Top of SUPPLIED ENTRIES

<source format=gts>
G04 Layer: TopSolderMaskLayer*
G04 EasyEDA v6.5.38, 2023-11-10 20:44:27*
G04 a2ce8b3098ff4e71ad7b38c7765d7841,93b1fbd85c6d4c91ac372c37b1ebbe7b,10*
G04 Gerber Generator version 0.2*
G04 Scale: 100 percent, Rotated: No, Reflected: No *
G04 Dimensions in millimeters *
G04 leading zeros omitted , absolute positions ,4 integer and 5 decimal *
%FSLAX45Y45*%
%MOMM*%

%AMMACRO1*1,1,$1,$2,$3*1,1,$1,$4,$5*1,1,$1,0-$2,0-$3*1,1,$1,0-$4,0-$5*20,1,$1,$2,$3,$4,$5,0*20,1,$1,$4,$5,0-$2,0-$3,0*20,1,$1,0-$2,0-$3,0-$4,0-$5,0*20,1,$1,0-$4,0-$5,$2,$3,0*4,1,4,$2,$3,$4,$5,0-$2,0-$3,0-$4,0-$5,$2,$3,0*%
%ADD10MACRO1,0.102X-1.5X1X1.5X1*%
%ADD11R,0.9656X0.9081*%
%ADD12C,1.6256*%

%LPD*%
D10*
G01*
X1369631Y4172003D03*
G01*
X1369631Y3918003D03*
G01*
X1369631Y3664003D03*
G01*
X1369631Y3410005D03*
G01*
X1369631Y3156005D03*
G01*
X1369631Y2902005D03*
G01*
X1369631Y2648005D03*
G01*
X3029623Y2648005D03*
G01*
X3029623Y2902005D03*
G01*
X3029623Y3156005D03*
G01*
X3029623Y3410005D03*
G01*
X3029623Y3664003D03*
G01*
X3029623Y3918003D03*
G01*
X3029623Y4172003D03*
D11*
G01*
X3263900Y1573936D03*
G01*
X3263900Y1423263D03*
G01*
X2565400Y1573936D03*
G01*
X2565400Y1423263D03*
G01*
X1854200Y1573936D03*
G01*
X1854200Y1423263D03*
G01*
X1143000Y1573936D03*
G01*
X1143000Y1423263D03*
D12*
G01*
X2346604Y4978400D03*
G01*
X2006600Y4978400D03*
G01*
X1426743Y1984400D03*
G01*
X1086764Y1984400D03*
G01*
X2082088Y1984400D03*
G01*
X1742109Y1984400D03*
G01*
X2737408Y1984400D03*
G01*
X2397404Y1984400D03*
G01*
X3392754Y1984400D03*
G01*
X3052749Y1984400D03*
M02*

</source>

Bottom of SUPPLIED ENTRIES
Top of SUPPLIED ENTRIES

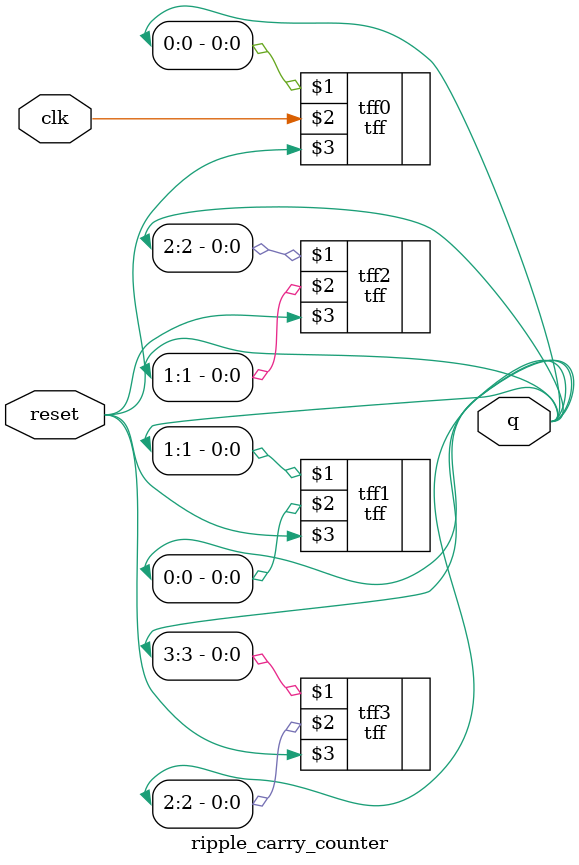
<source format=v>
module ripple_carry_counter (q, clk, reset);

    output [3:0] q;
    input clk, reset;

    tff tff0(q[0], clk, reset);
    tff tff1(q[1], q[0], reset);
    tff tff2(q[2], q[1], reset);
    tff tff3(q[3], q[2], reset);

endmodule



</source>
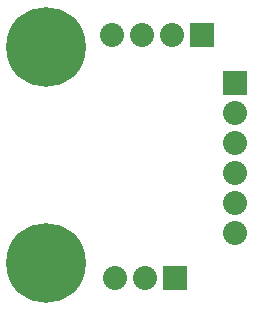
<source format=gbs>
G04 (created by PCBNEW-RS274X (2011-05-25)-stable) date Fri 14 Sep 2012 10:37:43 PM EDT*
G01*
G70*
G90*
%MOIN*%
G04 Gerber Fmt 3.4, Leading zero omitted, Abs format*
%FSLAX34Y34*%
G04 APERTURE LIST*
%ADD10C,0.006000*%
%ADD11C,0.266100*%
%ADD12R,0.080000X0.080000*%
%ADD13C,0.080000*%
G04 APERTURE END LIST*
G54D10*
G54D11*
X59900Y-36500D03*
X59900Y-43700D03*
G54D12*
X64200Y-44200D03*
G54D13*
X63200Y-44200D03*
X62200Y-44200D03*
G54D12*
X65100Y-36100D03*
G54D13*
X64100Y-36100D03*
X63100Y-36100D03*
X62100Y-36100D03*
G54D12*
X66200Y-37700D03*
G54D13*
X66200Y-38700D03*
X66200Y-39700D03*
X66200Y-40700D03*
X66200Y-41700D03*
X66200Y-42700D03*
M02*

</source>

Bottom of SUPPLIED ENTRIES
Top of SUPPLIED ENTRIES

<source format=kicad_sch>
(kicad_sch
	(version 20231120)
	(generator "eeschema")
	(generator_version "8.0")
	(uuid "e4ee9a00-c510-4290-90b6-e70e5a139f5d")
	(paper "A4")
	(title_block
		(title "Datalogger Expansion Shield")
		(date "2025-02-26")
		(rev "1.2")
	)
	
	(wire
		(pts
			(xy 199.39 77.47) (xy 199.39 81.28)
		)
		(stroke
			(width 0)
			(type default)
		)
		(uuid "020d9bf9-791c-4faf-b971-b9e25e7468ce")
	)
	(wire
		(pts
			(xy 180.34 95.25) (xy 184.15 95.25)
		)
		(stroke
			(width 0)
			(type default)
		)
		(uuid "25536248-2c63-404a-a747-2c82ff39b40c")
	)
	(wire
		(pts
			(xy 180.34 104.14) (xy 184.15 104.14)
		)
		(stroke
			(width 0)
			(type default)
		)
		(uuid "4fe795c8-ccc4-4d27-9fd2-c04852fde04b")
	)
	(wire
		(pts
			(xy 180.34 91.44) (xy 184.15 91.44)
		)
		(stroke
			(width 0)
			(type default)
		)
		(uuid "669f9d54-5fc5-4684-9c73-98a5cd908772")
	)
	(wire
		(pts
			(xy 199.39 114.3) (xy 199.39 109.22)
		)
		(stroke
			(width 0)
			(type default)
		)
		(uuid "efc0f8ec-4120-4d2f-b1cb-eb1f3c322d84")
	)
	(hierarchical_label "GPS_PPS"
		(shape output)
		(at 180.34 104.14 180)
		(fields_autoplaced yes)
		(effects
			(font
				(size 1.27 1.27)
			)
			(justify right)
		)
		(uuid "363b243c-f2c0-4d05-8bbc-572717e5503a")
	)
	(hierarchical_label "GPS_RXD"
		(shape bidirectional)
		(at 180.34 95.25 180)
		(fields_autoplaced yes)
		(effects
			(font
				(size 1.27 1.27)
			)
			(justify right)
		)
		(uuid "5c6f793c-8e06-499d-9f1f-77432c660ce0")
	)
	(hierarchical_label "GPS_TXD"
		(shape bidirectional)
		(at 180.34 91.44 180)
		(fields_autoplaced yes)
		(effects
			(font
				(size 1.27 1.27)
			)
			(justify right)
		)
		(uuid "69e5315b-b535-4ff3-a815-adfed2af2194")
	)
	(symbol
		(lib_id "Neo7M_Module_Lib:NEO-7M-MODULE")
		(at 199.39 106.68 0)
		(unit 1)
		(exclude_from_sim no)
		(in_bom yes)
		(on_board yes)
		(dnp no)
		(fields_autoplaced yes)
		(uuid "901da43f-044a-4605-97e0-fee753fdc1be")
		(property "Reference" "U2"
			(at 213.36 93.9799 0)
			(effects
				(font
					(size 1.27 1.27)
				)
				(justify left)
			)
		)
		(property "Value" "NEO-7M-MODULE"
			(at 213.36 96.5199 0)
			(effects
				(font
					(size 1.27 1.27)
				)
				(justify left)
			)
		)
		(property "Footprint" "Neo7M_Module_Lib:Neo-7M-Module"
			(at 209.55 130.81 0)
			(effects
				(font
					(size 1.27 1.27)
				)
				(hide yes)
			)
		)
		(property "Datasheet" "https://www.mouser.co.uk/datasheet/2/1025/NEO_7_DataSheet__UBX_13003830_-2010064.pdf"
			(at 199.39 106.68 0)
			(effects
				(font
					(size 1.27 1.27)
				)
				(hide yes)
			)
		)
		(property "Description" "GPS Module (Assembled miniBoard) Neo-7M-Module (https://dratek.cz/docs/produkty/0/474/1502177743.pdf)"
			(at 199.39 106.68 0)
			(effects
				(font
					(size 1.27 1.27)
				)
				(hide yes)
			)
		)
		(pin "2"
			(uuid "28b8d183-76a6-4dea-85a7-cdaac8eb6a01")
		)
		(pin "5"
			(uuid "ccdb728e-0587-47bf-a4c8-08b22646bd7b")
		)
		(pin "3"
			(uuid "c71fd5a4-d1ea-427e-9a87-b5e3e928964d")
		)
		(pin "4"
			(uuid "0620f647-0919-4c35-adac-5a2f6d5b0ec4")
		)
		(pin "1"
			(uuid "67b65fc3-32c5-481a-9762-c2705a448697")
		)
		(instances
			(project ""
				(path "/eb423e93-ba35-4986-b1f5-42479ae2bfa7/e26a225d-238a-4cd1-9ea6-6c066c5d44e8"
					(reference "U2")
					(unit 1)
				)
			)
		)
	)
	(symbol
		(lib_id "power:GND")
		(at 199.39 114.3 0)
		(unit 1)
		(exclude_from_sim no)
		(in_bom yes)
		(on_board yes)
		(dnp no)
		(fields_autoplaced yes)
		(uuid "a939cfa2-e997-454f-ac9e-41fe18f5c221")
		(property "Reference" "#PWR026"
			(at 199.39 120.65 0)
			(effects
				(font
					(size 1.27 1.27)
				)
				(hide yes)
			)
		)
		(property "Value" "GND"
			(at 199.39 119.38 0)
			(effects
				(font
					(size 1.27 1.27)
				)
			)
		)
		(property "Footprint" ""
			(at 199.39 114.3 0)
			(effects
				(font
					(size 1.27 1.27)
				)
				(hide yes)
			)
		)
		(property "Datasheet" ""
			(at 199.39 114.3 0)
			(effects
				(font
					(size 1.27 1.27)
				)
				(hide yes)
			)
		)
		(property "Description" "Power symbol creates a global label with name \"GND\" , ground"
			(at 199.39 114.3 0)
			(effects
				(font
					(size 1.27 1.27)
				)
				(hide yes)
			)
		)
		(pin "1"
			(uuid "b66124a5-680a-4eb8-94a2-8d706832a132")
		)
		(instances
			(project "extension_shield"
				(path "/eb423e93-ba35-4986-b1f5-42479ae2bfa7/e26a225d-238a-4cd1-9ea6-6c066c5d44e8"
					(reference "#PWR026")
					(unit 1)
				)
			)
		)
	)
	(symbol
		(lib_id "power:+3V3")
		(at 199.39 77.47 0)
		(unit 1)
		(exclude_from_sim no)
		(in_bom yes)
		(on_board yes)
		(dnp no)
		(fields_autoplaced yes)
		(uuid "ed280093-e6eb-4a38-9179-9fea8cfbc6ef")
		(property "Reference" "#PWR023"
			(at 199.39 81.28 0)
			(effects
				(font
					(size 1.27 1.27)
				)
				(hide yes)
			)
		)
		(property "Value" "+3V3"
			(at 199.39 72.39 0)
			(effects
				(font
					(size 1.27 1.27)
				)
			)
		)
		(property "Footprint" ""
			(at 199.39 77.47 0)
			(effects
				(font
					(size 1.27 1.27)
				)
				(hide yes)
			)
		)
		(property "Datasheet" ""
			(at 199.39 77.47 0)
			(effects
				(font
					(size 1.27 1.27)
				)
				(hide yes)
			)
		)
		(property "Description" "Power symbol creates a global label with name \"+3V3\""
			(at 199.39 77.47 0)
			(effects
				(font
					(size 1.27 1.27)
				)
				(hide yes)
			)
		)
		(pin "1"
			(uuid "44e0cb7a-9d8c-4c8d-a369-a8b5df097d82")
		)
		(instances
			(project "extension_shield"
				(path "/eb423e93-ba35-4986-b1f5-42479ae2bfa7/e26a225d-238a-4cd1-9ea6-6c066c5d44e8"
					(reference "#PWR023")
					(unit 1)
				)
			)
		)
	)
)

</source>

Bottom of SUPPLIED ENTRIES

Copy out every line in the entries above that holds "Value".

## REPLY
		(property "Value" "NEO-7M-MODULE"
		(property "Value" "GND"
		(property "Value" "+3V3"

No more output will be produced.